For ANB101 (a BDCA2 modulator in Phase 1a), management said it is closely watching Biogen’s ongoing Phase 3 trials in SLE, expected to read out by the end of this year, and a CLE program with readout timing discussed as early 2027. Management said internal preclinical and early Phase 1a observations suggest a more potent, extended half-life profile and stronger pharmacodynamic depletion of plasmacytoid dendritic cells, but that future development direction will depend on Biogen’s results.
Finally, management noted ongoing litigation with GSK over alleged contractual breaches related to combination development. It said a trial is set for July and suggested the outcome could be a catalyst over the coming months, including the possibility that rights could revert back to the royalty business after the trial.

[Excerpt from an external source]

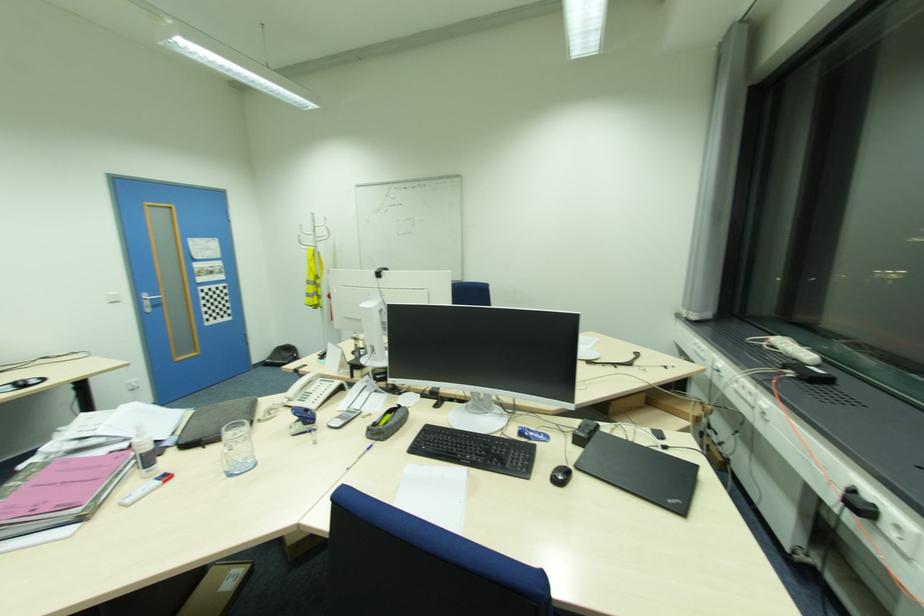
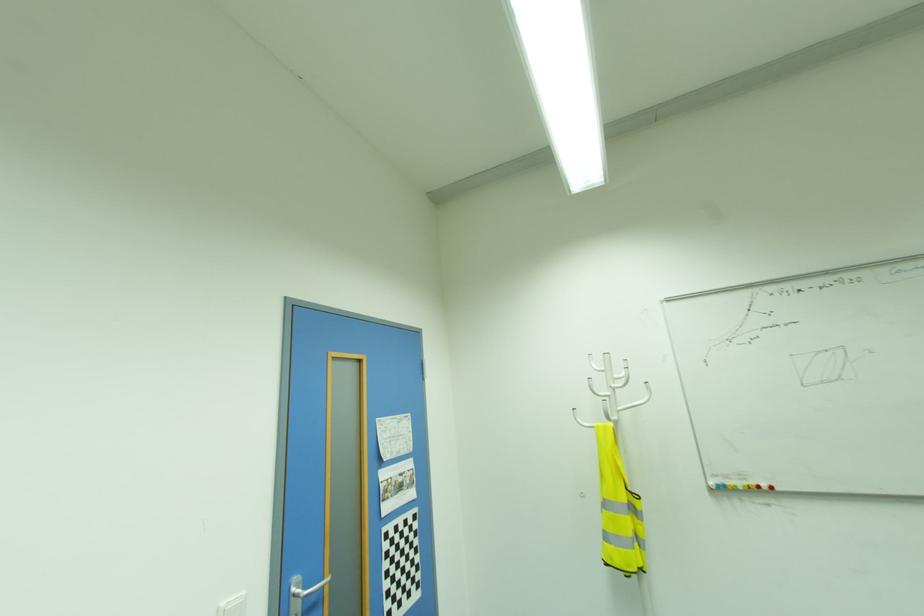
The point at (147,297) is marked in the first image. Where is the corresponding point in the second image?

(296, 590)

About AnaptysBio (NASDAQ:ANAB)
AnaptysBio, Inc is a clinical-stage biotechnology company focused on the discovery and development of therapeutic antibody product candidates in immunology and inflammation. Founded in 2012 and headquartered in San Diego, California, AnaptysBio leverages a proprietary somatic hypermutation platform to rapidly generate and refine human antibodies with optimized efficacy and safety profiles. The company’s technology is designed to accelerate target validation and candidate selection across a range of immune-mediated conditions.
The company’s pipeline includes multiple clinical-stage programs addressing dermatological and inflammatory disorders.